And now we are three
Tonight’s the night that Seattle Metblogs celebrates its third birthday. Hope you can mosey up to Capitol Hill tonight for our third birthday tea party at Remedy from 6 to 8. We’re paying for part of it, or all of it. I can’t remember. But there will be free stuff, and you’ll get to meet all the Metbloggers. Except me. I’m still in Alabama.
There’s a dirty little secret we’re keeping from you. We don’t actually think today is our third birthday. In fact, we’re not even sure when the site went public. We know that Seattle Metblogs authors started loading the queue in July 2004, but what is customary for Metblogs to do is to not make a site public and live until there’s critical mass, usually about a month in. So we think August 2004 sounds about right.
One thing I want to say to all of you is THANK YOU. Thank you for reading. Thank you for putting us in your RSS readers. Thank you for making good comments. Thank you for taking a crap in the comments. Thank you for linking to us. Thank you for linking to us and saying what idiots we are. Thank you for reading out posts out loud to your partners or children because something we said made you spew delicious beverage on your monitor. Thank you for giving us your attention.
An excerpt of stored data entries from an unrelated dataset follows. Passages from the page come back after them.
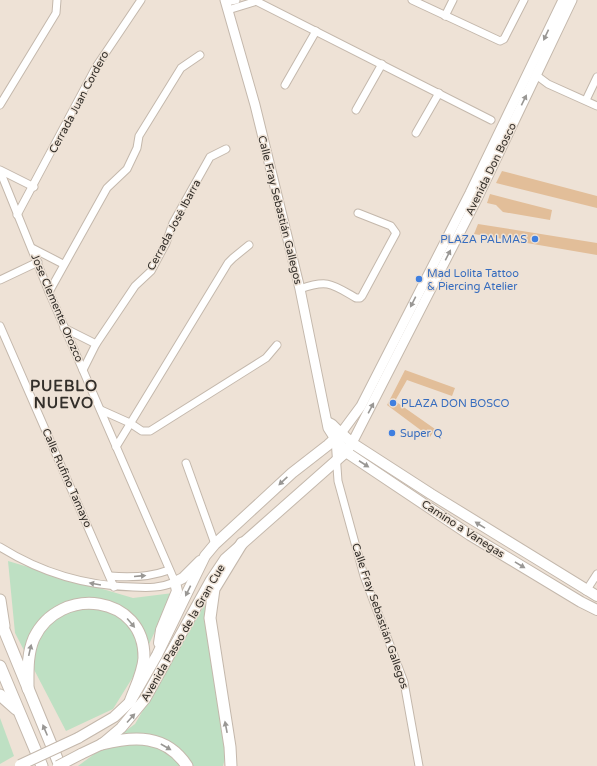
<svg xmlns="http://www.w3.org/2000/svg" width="597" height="766" font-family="'Varela Round',sans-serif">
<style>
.green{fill:#bee0c3}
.building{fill:#e2be99}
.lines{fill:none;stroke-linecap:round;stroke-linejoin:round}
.minor-casing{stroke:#c4b8ac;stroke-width:9}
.tertiary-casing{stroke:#c4b8ac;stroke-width:11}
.secondary-casing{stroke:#c4b8ac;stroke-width:12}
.trunk-casing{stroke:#c4b8ac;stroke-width:13}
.minor{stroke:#fff;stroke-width:7}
.tertiary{stroke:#fff;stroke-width:9}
.secondary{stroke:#fff;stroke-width:10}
.trunk{stroke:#fff;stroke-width:11}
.secondary-bridge-casing{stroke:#c4b8ac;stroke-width:12;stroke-linecap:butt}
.secondary-bridge{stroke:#fff;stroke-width:10}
.oneway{fill:#999794}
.shop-dot{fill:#3f7fe0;stroke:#eee2d6;stroke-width:1.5}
.labels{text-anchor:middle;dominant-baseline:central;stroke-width:3;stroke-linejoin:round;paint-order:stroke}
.street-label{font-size:11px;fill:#332f2a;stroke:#eee2d6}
.shop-label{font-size:11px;fill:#366cbe;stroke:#eee2d6;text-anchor:start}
.district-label{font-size:15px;font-weight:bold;letter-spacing:1px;fill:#332f2a;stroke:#eee2d6}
</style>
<rect width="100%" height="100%" fill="#eee2d6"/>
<g class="green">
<path d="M8,561L133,598L173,593L136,672L113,709L66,731L15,633Z"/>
<path d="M205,604L226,754L223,766H78L135,724Z"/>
<path d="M0,718L14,756L0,764Z"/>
</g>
<g class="building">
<path d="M502,171L597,196V208L496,183Z"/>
<path d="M490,194L552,210L550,220L503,212L496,205L487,203Z"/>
<path d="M478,224L597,243V255L474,234Z"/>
<path d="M405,370L455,388L452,396L407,380L395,401L435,429L430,437L387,405Z"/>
</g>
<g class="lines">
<g class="minor-casing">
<g id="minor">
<path d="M254,0L491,120"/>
<path d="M412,0L500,41L504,39L524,0"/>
<path d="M226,2L236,0"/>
<path d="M228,10L257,1"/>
<path d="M445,16L453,0"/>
<path d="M536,75L548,84L597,106"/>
<path d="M285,85L316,31"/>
<path d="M586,100L597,77"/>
<path d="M0,105L56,13L57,0"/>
<path d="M356,110L382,64"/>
<path d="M416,133L439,93"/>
<path d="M0,170L34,187"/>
<path d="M0,171L49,292L175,582C161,588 148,588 133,587C86,586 40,572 0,547"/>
<path d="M17,215L96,67L141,0"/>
<path d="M32,248L63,264"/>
<path d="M0,280L38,262"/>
<path d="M300,289C328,279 332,284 356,298H360L362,296L396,233L391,226L358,213"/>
<path d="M49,292L107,188L127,169L137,148L139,136L181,68L200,55"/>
<path d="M0,326L114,587"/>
<path d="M64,328L96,344"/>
<path d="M83,370L96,344L135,286L151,271L166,243L173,223L210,157L226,149"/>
<path d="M101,410L130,423L142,431H150L266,358L277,345"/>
<path d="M335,439L338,481L364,576L404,682L419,766"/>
<path d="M116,447L228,263L233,258L249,245"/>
<path d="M186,463L215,544"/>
<path d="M110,576C131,578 150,577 169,570"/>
<path d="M586,591L597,574"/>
</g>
</g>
<g class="tertiary-casing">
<g id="tertiary">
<path d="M225,0L255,105L300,289L328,428L335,439"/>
<path d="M328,422L332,424L341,433L361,406L470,193L563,0"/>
<path d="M352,443L478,197L572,0"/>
</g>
</g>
<g class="secondary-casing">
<g id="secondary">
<path d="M335,439L346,452L470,535L581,602L597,610"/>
<path d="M159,643L161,630L177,591L175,582L183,578L200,561"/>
<path d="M78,738L114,717L130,702L157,655L205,556L215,544L292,473L328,445L341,433L352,443L431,494L597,596"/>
<path d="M81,754L102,744L121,728L145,699L211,580L225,559L346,452L352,443"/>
</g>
</g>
<g class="trunk-casing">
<g id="trunk">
<path d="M0,600L4,626"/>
<path d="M0,620L60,766"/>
<path d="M0,666L42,766"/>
<path d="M28,689C28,672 27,654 34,638C60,584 145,595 144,658C143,673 135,688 130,702"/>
<path d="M0,695L16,709"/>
<path d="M102,744C134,736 166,734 187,766"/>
<path d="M231,766L230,747L210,618L214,589L242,543"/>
</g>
</g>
<use href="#minor" class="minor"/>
<use href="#tertiary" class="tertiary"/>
<use href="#secondary" class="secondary"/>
<use href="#trunk" class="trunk"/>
<g class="secondary-bridge-casing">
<g id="secondary-bridge">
<path d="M20,765L78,738"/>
<path d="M58,766L81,754"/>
</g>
</g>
<use href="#secondary-bridge" class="secondary-bridge"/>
</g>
<defs><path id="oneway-solid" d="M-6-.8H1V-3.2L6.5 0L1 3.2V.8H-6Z"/></defs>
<g class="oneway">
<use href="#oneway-solid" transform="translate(546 35) rotate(115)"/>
<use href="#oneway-solid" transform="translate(524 100) rotate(-64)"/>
<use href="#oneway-solid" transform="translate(448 255) rotate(-63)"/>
<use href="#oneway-solid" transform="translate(413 302) rotate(117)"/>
<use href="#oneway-solid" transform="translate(371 408) rotate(-62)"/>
<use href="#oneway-solid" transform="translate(364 464) rotate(33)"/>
<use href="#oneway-solid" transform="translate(283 481) rotate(137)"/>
<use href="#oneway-solid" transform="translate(480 525) rotate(-148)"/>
<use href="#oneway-solid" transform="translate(520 565) rotate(31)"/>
<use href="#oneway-solid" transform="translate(140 576) rotate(-5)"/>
<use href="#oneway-solid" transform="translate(95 584) rotate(-170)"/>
<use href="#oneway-solid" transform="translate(188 591) rotate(116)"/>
<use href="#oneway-solid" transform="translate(131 623) rotate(50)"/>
<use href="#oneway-solid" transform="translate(30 650) rotate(-77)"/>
<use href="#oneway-solid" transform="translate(131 718) rotate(-48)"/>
<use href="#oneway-solid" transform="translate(226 727) rotate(-101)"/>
<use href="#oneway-solid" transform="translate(45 730) rotate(-113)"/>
<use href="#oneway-solid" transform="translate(166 747) rotate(30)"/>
</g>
<g class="shop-dot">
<circle cx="535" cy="239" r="4"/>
<circle cx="419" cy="279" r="4"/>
<circle cx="393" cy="403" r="4"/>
<circle cx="392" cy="433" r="4"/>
</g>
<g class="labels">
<g class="street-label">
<text transform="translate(79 102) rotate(-62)">Cerrada Juan Cordero</text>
<text transform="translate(491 169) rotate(-64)">Avenida Don Bosco</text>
<text transform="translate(280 210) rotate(76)">Calle Fray Sebastián Gallegos</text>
<text transform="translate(174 225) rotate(-62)">Cerrada José Ibarra</text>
<text transform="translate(57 308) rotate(67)">Jose Clemente Orozco</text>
<text transform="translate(67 478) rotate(66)">Calle Rufino Tamayo</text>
<text transform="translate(463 529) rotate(33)">Camino a Vanegas</text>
<text transform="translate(380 616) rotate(71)">Calle Fray Sebastián Gallegos</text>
<text transform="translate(183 633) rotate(-60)">Avenida Paseo de la Gran Cue</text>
</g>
<g class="shop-label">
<text x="527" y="239" text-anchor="end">PLAZA PALMAS</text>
<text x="427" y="273">Mad Lolita Tattoo<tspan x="427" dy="13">&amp; Piercing Atelier</tspan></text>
<text x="401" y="403">PLAZA DON BOSCO</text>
<text x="400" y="433">Super Q</text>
</g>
<g class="district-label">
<text x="64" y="386">PUEBLO<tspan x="64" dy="17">NUEVO</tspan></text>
</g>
</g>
</svg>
Because, well, it’s nice to know that someone in this world reads us and finds us worth their time feel any emotion, good, bad, angry, or sad about. We don’t get paid to write any of this. It’s all about the love of the blog, the love of writing, and the love of the ugly, wonderful, beautiful, terrible city of Seattle. The coming year is going to bring a whole bunch of changes in the Seattle blogging community. Local media companies are starting to invest heavily in the idea of the “hyperlocal” blog. Money is starting to pour in. Seattle is going to be the battleground for the so-called “Web 3.0″ ideas of social networking and community. The next year will be the kind that generates PhD dissertations, Harvard Business reviews, and a lot of hype.
So, thank you. From all of us. Please keep reading, and we’ll keep trying to be better.
Here are some brief statistics for those of you into stats.
- This is post 3964. Josh is the #1 author with 1405 posts. In other words, over 1 in 3 posts are authored by Josh.
- The #1 most read, most Googled post of all time? Think south King County, Equus, and Charles Mudede. (How big? It’s two years later, and it’s the third most popular article this month.)
Hope to see you tonight. Actually, if you see me tonight, I’ll be asking what you’re doing in Alabama….



I’m pretty sure that we were open for business in July. My account was set-up in late June.
As evidence: the first comment was by Michael Hanscom to a post [mb] by Chris Blakely [lj]. Incidentally, Hanscom had the first post.
Then again, maybe these were internal comments before the site was unveiled to the world.
I’d just like to point out that Josh and I are the only remaining authors who’ve been on board from the very start. Also, while Josh has posted more than I have, my first post pre-dates his. I wonder who is in the #3 seniority position? Samantha? Dylan?
I think it’s C Ro, actually. I started early September of 2005–looks like my first post was on September 17.
Congratulations. I celebrated my fifth blog anniversary on 8bitjoystick.com this year (May 22, 2002).
And on the whole horse farking thing, sex is always your most popular post.. Sex and software piracy.
9.10% of my total blog traffic goes to a single page where I sarcastically wrote about pirating Xbox games and it is top three in Google on the phrase “Burn Xbox”. Your probably going to get search engine hits about horse humping until the end of time since Google as forever equated your site with horse humping.
If i wrote about both sex and pirating Xbox games in the same post I think it would blow up the server.
Oh man, I thought for sure Samantha had been here before me, but I guess not. Regardless, I do believe it is one Peter who is #3.
I think I like the previous designs better.
I liked the design that had the rotating photos floating across the top but I hated the first one. It was kinda homely.